Complement, substitute or obsolete
- some technologies will complement, some will substitute for others
- some technologies and industries may become obsolete altogether
Investments in other sectors like auto manufacturers, consumer staples, materials and food all offer opportunities for Endeavour to invest further in this theme. BMW and Toyota as leading electric and hybrid vehicle manufacturers have been investing heavily in EV technology and together with other European and US peers are stepping up to the challenge from Tesla to phase out combustion drivetrains altogether. Amazon and Alphabet amongst others have driverless automation programmes under advanced stages of development which may transform the very notion of mobility and car ownership quite beyond their hegemony of the internet: we see Amazon’s ZooX, as little white blood cells running through the arteries of the community moving goods and services and people, directed by its leading cloud data capability and leveraging the Amazon global logistics network already in place.

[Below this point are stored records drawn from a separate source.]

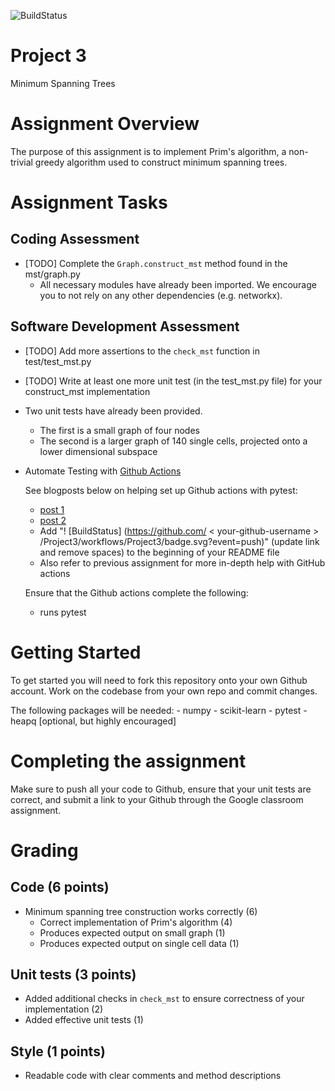![BuildStatus](https://github.com/shirondru/Project3/actions/workflows/test.yml/badge.svg?event=push)

# Project 3
Minimum Spanning Trees

# Assignment Overview
The purpose of this assignment is to implement Prim's algorithm, a non-trivial greedy algorithm used to construct minimum spanning trees. 

# Assignment Tasks

## Coding Assessment
* [TODO] Complete the `Graph.construct_mst` method found in the mst/graph.py 
	* All necessary modules have already been imported. We encourage you to not rely on any other dependencies (e.g. networkx). 

## Software Development Assessment

* [TODO] Add more assertions to the `check_mst` function in test/test_mst.py 
* [TODO] Write at least one more unit test (in the test_mst.py file) for your construct_mst implementation
* Two unit tests have already been provided. 
    * The first is a small graph of four nodes
    * The second is a larger graph of 140 single cells, projected onto a lower dimensional subspace
	
* Automate Testing with [Github Actions](https://docs.github.com/en/actions)

	See blogposts below on helping set up Github actions with pytest:
	
	* [post 1](https://blog.dennisokeeffe.com/blog/2021-08-08-pytest-with-github-actions)
	* [post 2](https://mattsegal.dev/pytest-on-github-actions.html)
	* Add "! [BuildStatus] (https://github.com/ < your-github-username > /Project3/workflows/Project3/badge.svg?event=push)" (update link and remove spaces) to the beginning of your README file
	* Also refer to previous assignment for more in-depth help with GitHub actions

	Ensure that the Github actions complete the following:
	* runs pytest

# Getting Started
To get started you will need to fork this repository onto your own Github account. Work on the codebase from your own repo and commit changes. 

The following packages will be needed:
    - numpy
    - scikit-learn
    - pytest
    - heapq [optional, but highly encouraged]

# Completing the assignment
Make sure to push all your code to Github, ensure that your unit tests are correct, and submit a link to your Github through the Google classroom assignment.

# Grading

## Code (6 points)
* Minimum spanning tree construction works correctly (6)
    * Correct implementation of Prim's algorithm (4)
    * Produces expected output on small graph (1) 
    * Produces expected output on single cell data (1) 

## Unit tests (3 points)
* Added additional checks in `check_mst` to ensure correctness of your implementation (2)
* Added effective unit tests (1)

## Style (1 points)
* Readable code with clear comments and method descriptions
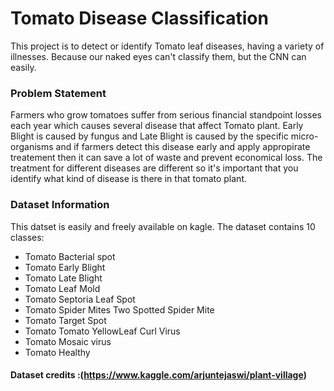 # Tomato Disease Classification
This project is to detect or identify Tomato leaf diseases, having a variety of illnesses. Because our naked eyes can't classify them, but the CNN can easily.


### Problem Statement
Farmers who grow tomatoes suffer from serious financial standpoint losses each year which causes several disease that affect Tomato plant. Early Blight is caused by fungus and Late Blight is caused by the specific micro-organisms and if farmers detect this disease early and apply appropirate treatement then it can save a lot of waste and prevent economical loss. 
The treatment for different diseases are different so it's important that you identify what kind of disease is there in that tomato plant.

### Dataset Information
This datset is easily and freely available on kagle. 
The dataset contains 10 classes:
  - Tomato Bacterial spot
  - Tomato Early Blight
  - Tomato Late Blight
  - Tomato Leaf Mold
  - Tomato Septoria Leaf Spot
  - Tomato Spider Mites Two Spotted Spider Mite
  - Tomato Target Spot
  - Tomato Tomato YellowLeaf Curl Virus
  - Tomato Mosaic virus
  - Tomato Healthy
 
 #### Dataset credits :(https://www.kaggle.com/arjuntejaswi/plant-village)
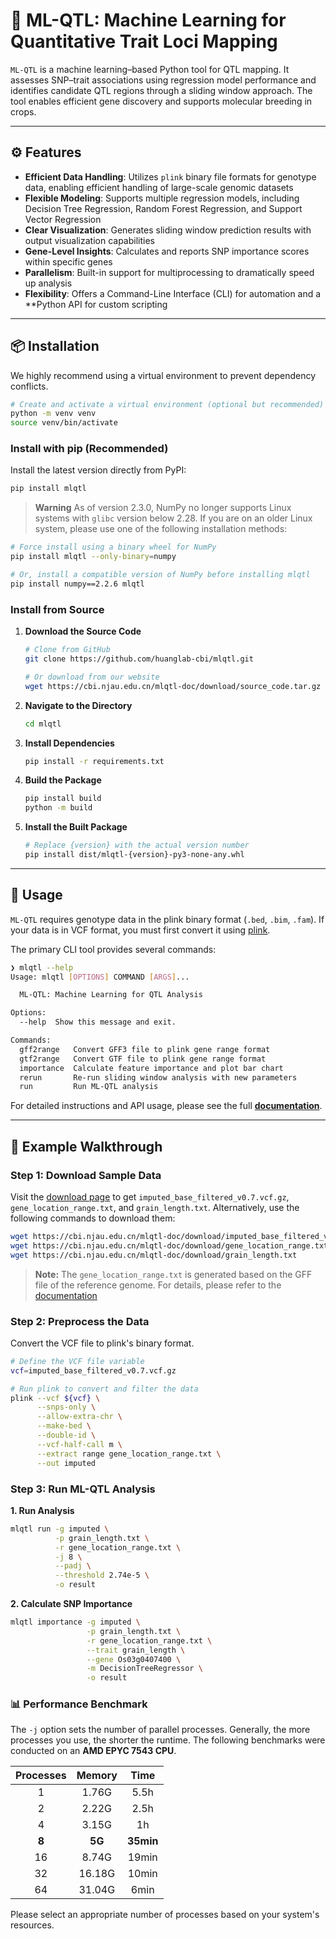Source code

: # 🧬 ML-QTL: Machine Learning for Quantitative Trait Loci Mapping

`ML-QTL` is a machine learning–based Python tool for QTL mapping. It assesses SNP–trait associations using regression model performance and identifies candidate QTL regions through a sliding window approach. The tool enables efficient gene discovery and supports molecular breeding in crops.

-----

## ⚙️ Features

  * **Efficient Data Handling**: Utilizes `plink` binary file formats for genotype data, enabling efficient handling of large-scale genomic datasets
  * **Flexible Modeling**: Supports multiple regression models, including Decision Tree Regression, Random Forest Regression, and Support Vector Regression
  * **Clear Visualization**: Generates sliding window prediction results with output visualization capabilities
  * **Gene-Level Insights**: Calculates and reports SNP importance scores within specific genes
  * **Parallelism**: Built-in support for multiprocessing to dramatically speed up analysis
  * **Flexibility**: Offers a Command-Line Interface (CLI) for automation and a **Python API for custom scripting

-----

## 📦 Installation

We highly recommend using a virtual environment to prevent dependency conflicts.

```bash
# Create and activate a virtual environment (optional but recommended)
python -m venv venv
source venv/bin/activate
```

### Install with pip (Recommended)

Install the latest version directly from PyPI:

```bash
pip install mlqtl
```

> **Warning**
> As of version 2.3.0, NumPy no longer supports Linux systems with `glibc` version below 2.28. If you are on an older Linux system, please use one of the following installation methods:

```bash
# Force install using a binary wheel for NumPy
pip install mlqtl --only-binary=numpy

# Or, install a compatible version of NumPy before installing mlqtl
pip install numpy==2.2.6 mlqtl
```

### Install from Source

1.  **Download the Source Code**

    ```bash
    # Clone from GitHub
    git clone https://github.com/huanglab-cbi/mlqtl.git

    # Or download from our website
    wget https://cbi.njau.edu.cn/mlqtl-doc/download/source_code.tar.gz
    ```

2.  **Navigate to the Directory**

    ```bash
    cd mlqtl
    ```

3.  **Install Dependencies**

    ```bash
    pip install -r requirements.txt
    ```

4.  **Build the Package**

    ```bash
    pip install build
    python -m build
    ```

5.  **Install the Built Package**

    ```bash
    # Replace {version} with the actual version number
    pip install dist/mlqtl-{version}-py3-none-any.whl
    ```

-----

## 🚀 Usage

`ML-QTL` requires genotype data in the plink binary format (`.bed`, `.bim`, `.fam`). If your data is in VCF format, you must first convert it using [plink](https://www.cog-genomics.org/plink).

The primary CLI tool provides several commands:

```bash
❯ mlqtl --help
Usage: mlqtl [OPTIONS] COMMAND [ARGS]...

  ML-QTL: Machine Learning for QTL Analysis

Options:
  --help  Show this message and exit.

Commands:
  gff2range   Convert GFF3 file to plink gene range format
  gtf2range   Convert GTF file to plink gene range format
  importance  Calculate feature importance and plot bar chart
  rerun       Re-run sliding window analysis with new parameters
  run         Run ML-QTL analysis
```

For detailed instructions and API usage, please see the full [**documentation**](https://cbi.njau.edu.cn/mlqtl-doc/en/index.html).

-----

## 🧪 Example Walkthrough

### Step 1: Download Sample Data

Visit the [download page](https://cbi.njau.edu.cn/mlqtl-doc/download/) to get `imputed_base_filtered_v0.7.vcf.gz`, `gene_location_range.txt`, and `grain_length.txt`.
Alternatively, use the following commands to download them:

```bash
wget https://cbi.njau.edu.cn/mlqtl-doc/download/imputed_base_filtered_v0.7.vcf.gz
wget https://cbi.njau.edu.cn/mlqtl-doc/download/gene_location_range.txt
wget https://cbi.njau.edu.cn/mlqtl-doc/download/grain_length.txt
```

> **Note:** The `gene_location_range.txt` is generated based on the GFF file of the reference genome. For details, please refer to the [documentation](https://cbi.njau.edu.cn/mlqtl-doc/en/index.html)

### Step 2: Preprocess the Data

Convert the VCF file to plink's binary format.

```bash
# Define the VCF file variable
vcf=imputed_base_filtered_v0.7.vcf.gz

# Run plink to convert and filter the data
plink --vcf ${vcf} \
      --snps-only \
      --allow-extra-chr \
      --make-bed \
      --double-id \
      --vcf-half-call m \
      --extract range gene_location_range.txt \
      --out imputed
```

### Step 3: Run ML-QTL Analysis

**1. Run Analysis**

```bash
mlqtl run -g imputed \
          -p grain_length.txt \
          -r gene_location_range.txt \
          -j 8 \
          --padj \
          --threshold 2.74e-5 \
          -o result
```

**2. Calculate SNP Importance**

```bash
mlqtl importance -g imputed \
                 -p grain_length.txt \
                 -r gene_location_range.txt \
                 --trait grain_length \
                 --gene Os03g0407400 \
                 -m DecisionTreeRegressor \
                 -o result
```

### 📊 Performance Benchmark

The `-j` option sets the number of parallel processes. Generally, the more processes you use, the shorter the runtime. The following benchmarks were conducted on an **AMD EPYC 7543 CPU**.

| Processes | Memory | Time |
| :---: | :----: | :----: |
| 1 | 1.76G | 5.5h |
| 2 | 2.22G | 2.5h |
| 4 | 3.15G | 1h |
| **8** | **5G** | **35min**|
| 16 | 8.74G | 19min|
| 32 | 16.18G | 10min|
| 64 | 31.04G | 6min |

Please select an appropriate number of processes based on your system's resources.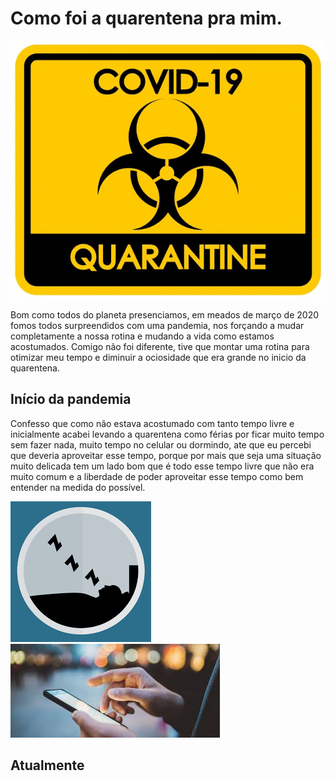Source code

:# Como foi a quarentena pra mim.
![imagem toxica](https://github.com/Daviwallace10/O-site/blob/master/design-de-cartaz-para-tema-de-coronavirus-com-sinal-de-risco-biologico_1308-42299.jpg)
 
 Bom como todos do planeta presenciamos, em meados de março de 2020 fomos todos surpreendidos com uma pandemia, nos forçando a mudar completamente a nossa rotina e mudando a vida como estamos acostumados. Comigo não foi diferente, tive que montar uma rotina para otimizar meu tempo e diminuir a ociosidade que era grande no inicio da quarentena. 

## Início da pandemia
Confesso que como não estava acostumado com tanto tempo livre e inicialmente acabei levando a quarentena como férias por ficar muito tempo sem fazer nada, muito tempo no celular ou dormindo, ate que eu percebi que deveria aproveitar esse tempo, porque por mais que seja uma situação muito delicada tem um lado bom que é todo esse tempo livre que não era muito comum e a liberdade de poder aproveitar esse tempo como bem entender na medida do possível.

![oci](https://github.com/Daviwallace10/O-site/blob/master/images.png)
![cell](https://github.com/Daviwallace10/O-site/blob/master/download.jfif)

## Atualmente
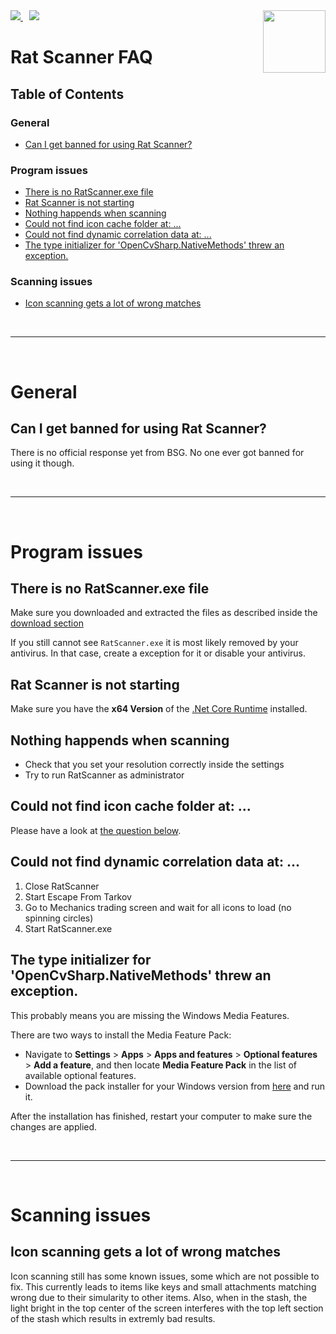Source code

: <img src="media/RatLogo.png" height=100 align=right>

<div>
  <a href="https://patreon.com/RatScanner">
    <img src="https://img.shields.io/badge/dynamic/json?color=%23e85b46&label=Patreon&query=data.attributes.patron_count&suffix=%20patrons&url=https%3A%2F%2Fwww.patreon.com%2Fapi%2Fcampaigns%2F4117180&style=for-the-badge&logo=patreon" />
  </a>

  <a href="https://discord.gg/aHZf7aP" style="padding:10px">
    <img src="https://img.shields.io/discord/687549250435153930?label=Discord&logo=discord&logoColor=ffffff&color=7389D8&labelColor=6A7EC2&style=for-the-badge" />
  </a>
</div>

# Rat Scanner FAQ

## Table of Contents

### General
- [Can I get banned for using Rat Scanner?](#can-i-get-banned-for-using-rat-scanner)

### Program issues
- [There is no RatScanner.exe file](#there-is-no-ratscannerexe-file)
- [Rat Scanner is not starting](#rat-scanner-is-not-starting)
- [Nothing happends when scanning](#nothing-happends-when-scanning)
- [Could not find icon cache folder at: ...](#could-not-find-icon-cache-folder-at-)
- [Could not find dynamic correlation data at: ...](#could-not-find-dynamic-correlation-data-at-)
- [The type initializer for 'OpenCvSharp.NativeMethods' threw an exception.](#the-type-initializer-for-opencvsharpnativemethods-threw-an-exception)

### Scanning issues
- [Icon scanning gets a lot of wrong matches](#icon-scanning-gets-a-lot-of-wrong-matches)

<br/>

---

<br/>

# General

## Can I get banned for using Rat Scanner?
There is no official response yet from BSG. No one ever got banned for using it though.

<br/>

---

<br/>

# Program issues

## There is no RatScanner.exe file
Make sure you downloaded and extracted the files as described inside the [download section][download-section]

If you still cannot see `RatScanner.exe` it is most likely removed by your antivirus.
In that case, create a exception for it or disable your antivirus.

## Rat Scanner is not starting
Make sure you have the **x64 Version** of the [.Net Core Runtime][net-core-download] installed.

## Nothing happends when scanning
- Check that you set your resolution correctly inside the settings
- Try to run RatScanner as administrator

## Could not find icon cache folder at: ...
Please have a look at [the question below](#could-not-find-dynamic-correlation-data-at-).

## Could not find dynamic correlation data at: ...
1. Close RatScanner
2. Start Escape From Tarkov
3. Go to Mechanics trading screen and wait for all icons to load (no spinning circles)
4. Start RatScanner.exe

## The type initializer for 'OpenCvSharp.NativeMethods' threw an exception.
This probably means you are missing the Windows Media Features.

There are two ways to install the Media Feature Pack:
- Navigate to **Settings** > **Apps** > **Apps and features** > **Optional features** > **Add a feature**, and then locate **Media Feature Pack** in the list of available optional features.
- Download the pack installer for your Windows version from [here][windows-media-pack] and run it.

After the installation has finished, restart your computer to make sure the changes are applied.

<br/>

---

<br/>

# Scanning issues

## Icon scanning gets a lot of wrong matches
Icon scanning still has some known issues, some which are not possible to fix.
This currently leads to items like keys and small attachments matching wrong due to their simularity to other items.
Also, when in the stash, the light bright in the top center of the screen interferes with the top left section of the stash which results in extremly bad results.

[net-core-download]: https://dotnet.microsoft.com/download/dotnet/thank-you/runtime-desktop-3.1.14-windows-x64-installer
[download-section]: https://github.com/Blightbuster/RatScanner#download
[windows-media-pack]: https://www.microsoft.com/en-us/software-download/mediafeaturepack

Agricultural land use is another important piece in the decarbonisation puzzle as the increasing demands for livestock to feed the global middle class’s insatiable appetite for meat products has driven this source of emissions to all-time highs. Food companies Unilever and Nestle are innovating plant-based protein as a meat-substitute and the specialist in this new category Beyond Meat is working with McDonald’s and Pepsi to develop their own ranges of plant-based foods. Givaudan in turn develops the flavours and fragrances for all of them to optimise the tastes and textures of these emerging product categories.
In this briefing note we have presented some of the businesses and technologies powering the way to a world with net zero carbon emissions over the course of the next generation. These are not merely companies acting to deliver sustainably on the world’s climate goals but they can also offer compelling investment cases in their own right: the total return of this collection of company investments on an equal-weighted basis would have been 71% in 2020* alone and represents consensus estimate forward earnings growth of 21% on average. From time to time the valuations attributed to this kind of innovation and growth can appear expensive and the execution risks can be considerable, but the vision, the expertise, the intellectual property and the scale and trajectories of development can afford the confidence to remain invested.
By illustrating how technological innovation is being deployed across industries and sectors, we can better understand the convergence, disruption and change in so many of the ways in which we live our lives to meet the growing needs of the global community. Hopefully, we can convey the idea of just how pervasive and prevalent technology is wherever we look, in the home and the workplace and in the products and services we consume, far and wide beyond the crowded phenomenon of the ‘internet of things’.
*Local currency terms; some of these investments were not held in the Endeavour Fund throughout the calendar 2020 period in its entirety; their weights varied and on average represented 15.9% of the Fund and contributed a gross 6.1% total return, equating to 38.4% on a fully-weighted basis. No representation is made as to the ongoing investment of any of these companies in the Fund.